Engaging examination of the historical roots of armed self-defense in MS; this reads more like a history text than a polemic on theory of why you would need armed self-defense. The focus is much more specific and granular, a real region by region organizational look at the antecedents to the Black Power movement heyday, and the ongoing local use of armed defense into the 1980s.
Loved that the book focused a lot on tactics that were combined in various programs/protests based on community preference or need to achieve local goals, whether that was voter registration, pushing back on nightriders and terrorist white supremacy violence, access to jobs or education. The book does a great job problematizing and contextualizing the established non-violent narrative of the civil rights era. Non-violence was just the velvety glove outstretched for diplomacy, and was only accepted (begrudgingly!) by white power structures because inside that velvet glove was an iron fist the community became more and more adept at clarifying was the alternative to not allowing the black community to exploit it constitutional rights not being acknowledged equally, and do so without the implied threat of racist violence in the community.
This book finally answered a question I always had about boycotts as a strategy, like "how the hell do you keep whole communities from breaking a boycott or scabbing a strike?" I naively assumed it was exclusively the higher calling of the enterprise, liberation(!) that had whole communities participating comprehensively. Turns out, a much more straightforward was found, "Spirit" young guys who were organized to "make examples" of those who tried to head downtown and buy during boycotts, or ride buses...basically you were beat into line as an example for rest of community or advised why your actions were counter-intuitive to larger liberation goals. So yeah, that actually makes much more sense how those boycotts were so danged effective! I can imagine this method may have had lots of opportunity to be abused, but seems not to have been on the whole and DID keep the boycotts comprehensive and effective. I feel a bit stupid now, because it makes perfect sense in retrospect and also recalibrates the peak altruism non-violence narrative spoon fed Americans in school. The ability for a well-meaning group to do some dirt to make the end justify the means, actually seems much more authentic to me, more complicated, but at least now I have seen how that jigsaw piece fits into the puzzle of that era, thanks Akinyele!
Unfortunately, I'd propose the boycott as a genuinely effective tool of protest in the 1960-70's, seems to be a loss-leader in the present, where multinational corporations have vast markets and there is no amount of boycotting locally that will hurt a company's interests enough to make them advocates for your change; also almost none are owned locally, or even privately for that matter...late-stage capitalism has kicked out another leg of protest, there are no local business enterprises in most urban areas that would be beholden to an economic boycott, sure government and transportation are still vulnerable, but there's no more viable threat to "I'll withhold my monies to get you to the table..."

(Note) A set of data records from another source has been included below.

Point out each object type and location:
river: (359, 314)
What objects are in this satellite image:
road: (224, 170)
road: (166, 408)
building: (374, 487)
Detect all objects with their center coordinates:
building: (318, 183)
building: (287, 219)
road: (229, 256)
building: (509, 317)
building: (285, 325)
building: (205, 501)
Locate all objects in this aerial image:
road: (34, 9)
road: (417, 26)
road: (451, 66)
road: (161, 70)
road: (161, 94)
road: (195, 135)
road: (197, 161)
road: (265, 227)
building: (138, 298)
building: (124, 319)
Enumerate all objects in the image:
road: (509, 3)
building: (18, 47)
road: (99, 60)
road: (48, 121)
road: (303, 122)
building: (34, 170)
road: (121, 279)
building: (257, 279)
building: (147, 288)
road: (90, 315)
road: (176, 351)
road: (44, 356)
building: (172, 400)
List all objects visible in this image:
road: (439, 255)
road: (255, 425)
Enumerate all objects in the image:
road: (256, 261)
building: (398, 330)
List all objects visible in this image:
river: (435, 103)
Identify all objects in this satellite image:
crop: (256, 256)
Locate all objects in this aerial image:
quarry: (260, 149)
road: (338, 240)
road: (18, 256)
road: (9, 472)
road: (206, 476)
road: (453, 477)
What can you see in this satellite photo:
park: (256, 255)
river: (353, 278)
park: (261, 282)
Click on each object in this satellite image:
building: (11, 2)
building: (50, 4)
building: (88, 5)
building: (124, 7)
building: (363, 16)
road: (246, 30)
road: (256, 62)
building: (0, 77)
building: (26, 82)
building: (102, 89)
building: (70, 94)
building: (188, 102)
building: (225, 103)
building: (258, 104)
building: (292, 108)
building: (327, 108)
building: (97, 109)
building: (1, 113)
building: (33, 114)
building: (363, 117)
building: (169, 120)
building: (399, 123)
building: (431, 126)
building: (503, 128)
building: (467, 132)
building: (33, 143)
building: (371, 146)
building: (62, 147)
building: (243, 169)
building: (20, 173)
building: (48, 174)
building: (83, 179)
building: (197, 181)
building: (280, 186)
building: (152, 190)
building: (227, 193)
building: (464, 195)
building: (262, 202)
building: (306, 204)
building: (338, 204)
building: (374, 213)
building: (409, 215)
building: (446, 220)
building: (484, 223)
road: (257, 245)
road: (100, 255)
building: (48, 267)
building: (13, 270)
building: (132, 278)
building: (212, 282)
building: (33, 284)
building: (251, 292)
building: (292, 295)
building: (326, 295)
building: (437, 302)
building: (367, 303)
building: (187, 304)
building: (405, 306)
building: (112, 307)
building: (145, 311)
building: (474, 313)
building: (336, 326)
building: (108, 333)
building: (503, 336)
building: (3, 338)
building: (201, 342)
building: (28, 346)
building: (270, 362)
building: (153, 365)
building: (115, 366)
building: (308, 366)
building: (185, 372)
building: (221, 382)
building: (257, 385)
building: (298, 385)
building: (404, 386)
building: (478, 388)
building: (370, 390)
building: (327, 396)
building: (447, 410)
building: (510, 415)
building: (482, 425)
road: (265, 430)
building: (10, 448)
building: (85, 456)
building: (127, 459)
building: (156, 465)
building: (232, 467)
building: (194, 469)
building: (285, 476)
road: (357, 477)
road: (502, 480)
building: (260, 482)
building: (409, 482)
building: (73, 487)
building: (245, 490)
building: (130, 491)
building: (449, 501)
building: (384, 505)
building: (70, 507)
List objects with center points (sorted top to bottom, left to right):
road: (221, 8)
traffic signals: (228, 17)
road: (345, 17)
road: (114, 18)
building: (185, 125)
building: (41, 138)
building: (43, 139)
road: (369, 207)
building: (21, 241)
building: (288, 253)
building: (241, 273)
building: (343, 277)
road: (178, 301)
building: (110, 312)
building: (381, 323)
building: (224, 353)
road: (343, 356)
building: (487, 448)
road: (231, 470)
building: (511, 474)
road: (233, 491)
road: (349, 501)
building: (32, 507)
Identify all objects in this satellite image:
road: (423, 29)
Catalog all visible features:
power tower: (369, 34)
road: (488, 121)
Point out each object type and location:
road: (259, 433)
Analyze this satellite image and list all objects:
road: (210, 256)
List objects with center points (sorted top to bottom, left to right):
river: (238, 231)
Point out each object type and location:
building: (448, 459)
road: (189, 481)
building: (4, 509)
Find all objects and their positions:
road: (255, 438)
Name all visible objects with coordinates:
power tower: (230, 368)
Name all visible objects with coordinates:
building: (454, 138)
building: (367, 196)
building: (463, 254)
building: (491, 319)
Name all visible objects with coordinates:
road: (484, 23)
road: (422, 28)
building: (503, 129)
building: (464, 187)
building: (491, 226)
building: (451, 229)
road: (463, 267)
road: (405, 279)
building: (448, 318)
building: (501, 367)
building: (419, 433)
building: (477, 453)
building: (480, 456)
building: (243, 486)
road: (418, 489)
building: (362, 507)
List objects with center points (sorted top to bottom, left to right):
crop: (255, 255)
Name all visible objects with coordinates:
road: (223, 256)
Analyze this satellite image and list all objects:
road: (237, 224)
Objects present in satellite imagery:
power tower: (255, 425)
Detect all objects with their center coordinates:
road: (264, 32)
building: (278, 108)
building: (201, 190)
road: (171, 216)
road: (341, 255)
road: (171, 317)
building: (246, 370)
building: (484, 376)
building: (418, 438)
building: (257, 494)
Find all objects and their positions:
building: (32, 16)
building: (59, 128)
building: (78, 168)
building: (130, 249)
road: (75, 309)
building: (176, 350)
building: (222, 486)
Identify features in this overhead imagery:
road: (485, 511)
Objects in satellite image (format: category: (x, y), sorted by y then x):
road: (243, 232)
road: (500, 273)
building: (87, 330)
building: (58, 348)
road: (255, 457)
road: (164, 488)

And you know what else? The more I learned about the fraternal relationships of the KKK in shadowy/vague collaboration with local governments and law enforcement in MS to obstruct normal process of free speech and protest. The more I see all these modern day police and military dudes posting in social media questionable or implied affiliation to these right-wing causes scares the crap out of me. These Proud Boy, Neo-Kluxer, paramilitary camp bozos I could easily see doing the same obstruction and denial of public sphere space tactics that were used to disenfranchise protest in MS throughout the book. These modern white supremacy groups baiting legitimate police brutality protests in 2020 with their "we're just protecting the population in case the police need support" while carrying martial weaponry to intimidate actual legal non-violent protest. Their presence is actually just to antagonize, shut down the entire dialogue/protest; this is right out of the Segregationist era KKK playbook, so maybe we should be looking back again for ways that worked in combatting this kind of crazy as it again is rearing it ugly mug.
Raise the cost to racists for intimidation of minority voices; if its easy, they will bother, if it costs them their health they will have to reflect on how much they really want you disenfranchised. This is the deterrence of armed self defense in a nutshell..."How bad do you want it really? I know you think you are willing to sacrifice ME for your cause, but are you ready to also sacrifice us both?" Because that's the choice you are offered when I am clearly wiling to defend myself.
Not shockingly, this book gave me a great deal to reflect on, very happy it was written and I had the chance to read it.